Former acting chief justice of the Kerala High Court Justice C.N. Ramachandran Nair, who holds the record for having cleared 45,000 cases in 11 years, said the judges needed to show more initiative in clearing cases. "Judges are largely orthodox and insist on going by precedent. And they take pride in writing long judgments," said Nair. "They need to change their style of functioning."

Civil courts and higher courts going on long vacations, like in the colonial days, has been cited as another reason for cases piling up. These courts work only for about 180 days a year. "Why cannot they remain open 365 days if hospitals and emergency services can function throughout the year?" asked Lodha. "At least, we can cut down on the number of holidays. "

Menon said the government could increase the number of courts and give more funds, but ultimately, it would come down to the “human material who ran the system”. “If they change their approaches and coordinate among themselves, much of the delay can be reduced," he said.

Some states are attempting out-of-the-box solutions.

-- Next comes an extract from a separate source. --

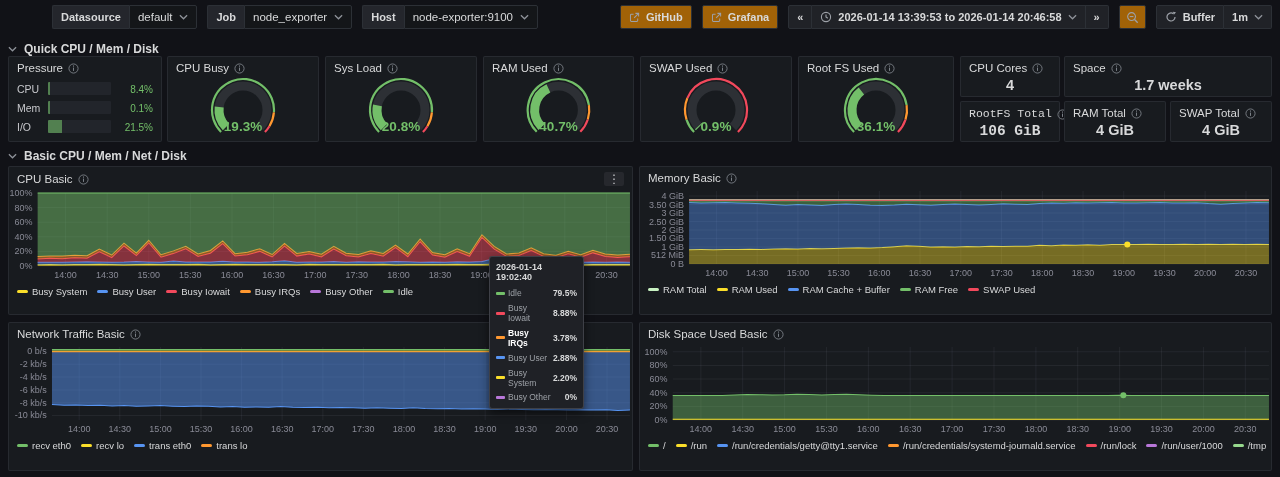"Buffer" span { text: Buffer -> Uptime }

In an effort to fast track land acquisition cases, which are notoriously cumbersome, the advocate-general's office in Kerala has been electronically listing the cases, making it possible to club them together on the basis of the date of notification and the purpose of acquisition. "In the last six months, around 1,000 cases have been disposed of in this manner," said a senior government pleader.

Clearly, out-of-the-box initiatives, such as doing away with cumbersome procedures in appropriate cases, are the need of the hour, said S. Sivakumar of the Indian Law Institute, Delhi. Changes in law, such as amendment to the Negotiable Instruments Act, and a law for setting up commercial courts are pending in Parliament.

The Supreme Court is in the process of finalising the optimum number of cases that can be handled by a judge. A judicial order would be passed to ensure that as soon as the number of pending cases per judge crosses that number, the state government would be asked to sanction a new post. Judging by the mountain of cases, however, reducing pendency will be a Herculean task.